== Records to use ==
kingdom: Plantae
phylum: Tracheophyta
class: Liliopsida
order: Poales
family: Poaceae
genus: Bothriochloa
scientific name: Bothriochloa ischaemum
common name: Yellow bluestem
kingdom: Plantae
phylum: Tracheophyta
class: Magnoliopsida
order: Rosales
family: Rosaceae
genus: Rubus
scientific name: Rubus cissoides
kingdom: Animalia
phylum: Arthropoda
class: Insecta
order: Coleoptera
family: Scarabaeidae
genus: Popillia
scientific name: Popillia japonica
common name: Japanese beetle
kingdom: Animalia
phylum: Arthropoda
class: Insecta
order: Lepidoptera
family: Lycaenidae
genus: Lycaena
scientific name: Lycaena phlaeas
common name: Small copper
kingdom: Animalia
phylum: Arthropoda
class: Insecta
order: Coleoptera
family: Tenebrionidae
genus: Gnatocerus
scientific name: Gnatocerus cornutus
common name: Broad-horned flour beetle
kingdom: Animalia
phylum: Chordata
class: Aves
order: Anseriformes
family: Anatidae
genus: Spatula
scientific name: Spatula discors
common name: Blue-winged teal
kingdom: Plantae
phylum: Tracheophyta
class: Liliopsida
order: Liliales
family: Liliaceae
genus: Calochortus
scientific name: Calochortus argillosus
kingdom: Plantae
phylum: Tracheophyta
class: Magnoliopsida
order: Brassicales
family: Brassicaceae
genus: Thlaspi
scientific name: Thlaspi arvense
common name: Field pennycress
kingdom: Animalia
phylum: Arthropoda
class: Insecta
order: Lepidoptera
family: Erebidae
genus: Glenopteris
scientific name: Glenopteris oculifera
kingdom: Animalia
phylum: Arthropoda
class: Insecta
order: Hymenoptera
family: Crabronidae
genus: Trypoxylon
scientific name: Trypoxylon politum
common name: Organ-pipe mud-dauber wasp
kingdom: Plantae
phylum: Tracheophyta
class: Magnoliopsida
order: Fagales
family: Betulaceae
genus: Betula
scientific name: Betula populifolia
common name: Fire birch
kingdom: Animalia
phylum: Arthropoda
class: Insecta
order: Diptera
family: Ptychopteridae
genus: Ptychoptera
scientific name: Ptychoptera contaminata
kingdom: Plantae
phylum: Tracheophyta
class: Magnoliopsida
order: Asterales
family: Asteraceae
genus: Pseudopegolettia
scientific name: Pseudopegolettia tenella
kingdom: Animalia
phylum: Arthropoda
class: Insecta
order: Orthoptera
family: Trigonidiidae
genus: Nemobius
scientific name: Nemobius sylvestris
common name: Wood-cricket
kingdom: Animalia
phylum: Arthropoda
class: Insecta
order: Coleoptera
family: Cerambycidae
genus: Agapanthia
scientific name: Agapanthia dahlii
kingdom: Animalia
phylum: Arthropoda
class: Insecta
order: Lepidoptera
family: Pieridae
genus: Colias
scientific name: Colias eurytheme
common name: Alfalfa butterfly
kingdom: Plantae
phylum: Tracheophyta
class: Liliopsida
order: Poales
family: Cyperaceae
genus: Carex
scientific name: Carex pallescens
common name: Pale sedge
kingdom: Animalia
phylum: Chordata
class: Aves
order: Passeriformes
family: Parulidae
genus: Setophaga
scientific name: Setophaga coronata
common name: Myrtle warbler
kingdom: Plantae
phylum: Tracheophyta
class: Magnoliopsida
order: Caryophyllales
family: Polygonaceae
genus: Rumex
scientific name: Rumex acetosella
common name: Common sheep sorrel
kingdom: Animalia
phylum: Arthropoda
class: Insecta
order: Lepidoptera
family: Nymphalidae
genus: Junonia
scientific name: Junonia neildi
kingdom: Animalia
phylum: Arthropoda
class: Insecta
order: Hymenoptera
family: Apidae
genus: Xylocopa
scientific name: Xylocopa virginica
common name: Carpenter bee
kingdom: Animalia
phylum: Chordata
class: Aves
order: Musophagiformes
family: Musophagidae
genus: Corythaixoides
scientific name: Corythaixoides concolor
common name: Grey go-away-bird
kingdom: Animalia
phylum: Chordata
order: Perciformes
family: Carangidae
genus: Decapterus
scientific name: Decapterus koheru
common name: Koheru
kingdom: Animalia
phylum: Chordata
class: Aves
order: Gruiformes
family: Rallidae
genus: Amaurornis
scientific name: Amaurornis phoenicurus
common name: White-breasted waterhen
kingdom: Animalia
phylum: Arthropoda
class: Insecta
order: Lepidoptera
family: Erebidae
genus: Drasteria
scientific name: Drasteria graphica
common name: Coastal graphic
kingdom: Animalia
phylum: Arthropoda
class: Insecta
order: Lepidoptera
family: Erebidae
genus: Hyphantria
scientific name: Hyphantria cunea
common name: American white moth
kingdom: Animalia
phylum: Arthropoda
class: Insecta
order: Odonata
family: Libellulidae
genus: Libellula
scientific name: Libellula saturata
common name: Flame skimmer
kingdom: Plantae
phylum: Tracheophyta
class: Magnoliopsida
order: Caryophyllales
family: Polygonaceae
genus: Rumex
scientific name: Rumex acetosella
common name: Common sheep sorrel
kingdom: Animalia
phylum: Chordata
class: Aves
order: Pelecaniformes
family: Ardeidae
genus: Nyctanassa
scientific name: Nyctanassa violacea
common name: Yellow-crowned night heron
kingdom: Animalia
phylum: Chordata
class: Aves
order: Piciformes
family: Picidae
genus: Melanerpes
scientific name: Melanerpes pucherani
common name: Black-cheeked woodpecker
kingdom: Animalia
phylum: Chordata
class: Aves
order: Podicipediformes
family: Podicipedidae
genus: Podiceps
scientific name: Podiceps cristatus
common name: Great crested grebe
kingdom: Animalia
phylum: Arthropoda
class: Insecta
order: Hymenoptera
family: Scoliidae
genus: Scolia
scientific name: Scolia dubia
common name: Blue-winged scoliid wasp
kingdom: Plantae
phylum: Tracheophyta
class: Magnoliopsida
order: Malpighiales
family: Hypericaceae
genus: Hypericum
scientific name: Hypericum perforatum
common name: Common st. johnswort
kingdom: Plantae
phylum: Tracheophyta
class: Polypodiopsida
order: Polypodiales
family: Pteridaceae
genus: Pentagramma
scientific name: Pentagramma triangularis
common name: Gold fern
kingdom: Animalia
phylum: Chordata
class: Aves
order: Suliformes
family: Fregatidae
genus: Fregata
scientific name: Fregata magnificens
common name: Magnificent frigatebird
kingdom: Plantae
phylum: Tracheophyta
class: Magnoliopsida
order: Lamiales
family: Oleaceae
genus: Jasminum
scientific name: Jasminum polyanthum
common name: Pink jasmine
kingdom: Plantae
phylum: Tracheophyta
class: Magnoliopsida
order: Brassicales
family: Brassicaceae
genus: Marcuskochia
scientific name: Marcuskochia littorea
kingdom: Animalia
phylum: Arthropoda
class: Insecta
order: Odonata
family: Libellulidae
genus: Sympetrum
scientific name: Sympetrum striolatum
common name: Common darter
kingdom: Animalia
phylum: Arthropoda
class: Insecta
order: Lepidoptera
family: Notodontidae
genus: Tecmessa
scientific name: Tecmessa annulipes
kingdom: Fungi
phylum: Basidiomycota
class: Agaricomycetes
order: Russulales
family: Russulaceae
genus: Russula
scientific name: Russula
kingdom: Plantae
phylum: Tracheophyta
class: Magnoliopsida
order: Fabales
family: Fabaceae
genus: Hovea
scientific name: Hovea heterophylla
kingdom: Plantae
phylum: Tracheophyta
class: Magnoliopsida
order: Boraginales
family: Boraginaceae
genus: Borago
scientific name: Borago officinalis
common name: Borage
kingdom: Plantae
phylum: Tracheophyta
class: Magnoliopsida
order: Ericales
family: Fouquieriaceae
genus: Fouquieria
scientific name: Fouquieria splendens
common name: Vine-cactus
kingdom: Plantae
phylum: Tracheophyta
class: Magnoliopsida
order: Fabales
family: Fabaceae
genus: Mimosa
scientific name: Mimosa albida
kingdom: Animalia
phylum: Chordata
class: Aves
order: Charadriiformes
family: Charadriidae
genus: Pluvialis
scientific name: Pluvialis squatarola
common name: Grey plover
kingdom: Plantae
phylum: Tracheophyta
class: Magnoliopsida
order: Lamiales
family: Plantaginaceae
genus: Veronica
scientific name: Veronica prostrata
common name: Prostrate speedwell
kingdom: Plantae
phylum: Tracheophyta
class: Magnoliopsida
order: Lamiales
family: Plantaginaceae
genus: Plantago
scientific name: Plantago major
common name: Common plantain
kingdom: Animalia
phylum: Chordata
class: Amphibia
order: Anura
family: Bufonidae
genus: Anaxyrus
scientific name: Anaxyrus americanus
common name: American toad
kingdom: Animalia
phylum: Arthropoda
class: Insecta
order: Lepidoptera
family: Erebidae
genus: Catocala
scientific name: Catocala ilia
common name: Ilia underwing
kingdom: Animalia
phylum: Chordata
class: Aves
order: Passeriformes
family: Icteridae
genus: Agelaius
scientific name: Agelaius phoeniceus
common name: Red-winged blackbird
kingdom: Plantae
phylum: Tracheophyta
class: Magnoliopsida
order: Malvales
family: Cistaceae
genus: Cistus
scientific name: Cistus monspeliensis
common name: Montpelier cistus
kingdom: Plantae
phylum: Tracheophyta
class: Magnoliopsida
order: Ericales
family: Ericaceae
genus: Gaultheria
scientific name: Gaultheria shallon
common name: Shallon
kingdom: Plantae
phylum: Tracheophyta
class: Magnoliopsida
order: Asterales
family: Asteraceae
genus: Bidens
===
Exercise aim: Reproduce only the part of the material that opens with the line containing "genus: Pseudopegolettia" and closes with the line containing "family: Nymphalidae", changing every "common name" to "vernacular name" and leaving all else unchanged.

Answer below:
genus: Pseudopegolettia
scientific name: Pseudopegolettia tenella
kingdom: Animalia
phylum: Arthropoda
class: Insecta
order: Orthoptera
family: Trigonidiidae
genus: Nemobius
scientific name: Nemobius sylvestris
vernacular name: Wood-cricket
kingdom: Animalia
phylum: Arthropoda
class: Insecta
order: Coleoptera
family: Cerambycidae
genus: Agapanthia
scientific name: Agapanthia dahlii
kingdom: Animalia
phylum: Arthropoda
class: Insecta
order: Lepidoptera
family: Pieridae
genus: Colias
scientific name: Colias eurytheme
vernacular name: Alfalfa butterfly
kingdom: Plantae
phylum: Tracheophyta
class: Liliopsida
order: Poales
family: Cyperaceae
genus: Carex
scientific name: Carex pallescens
vernacular name: Pale sedge
kingdom: Animalia
phylum: Chordata
class: Aves
order: Passeriformes
family: Parulidae
genus: Setophaga
scientific name: Setophaga coronata
vernacular name: Myrtle warbler
kingdom: Plantae
phylum: Tracheophyta
class: Magnoliopsida
order: Caryophyllales
family: Polygonaceae
genus: Rumex
scientific name: Rumex acetosella
vernacular name: Common sheep sorrel
kingdom: Animalia
phylum: Arthropoda
class: Insecta
order: Lepidoptera
family: Nymphalidae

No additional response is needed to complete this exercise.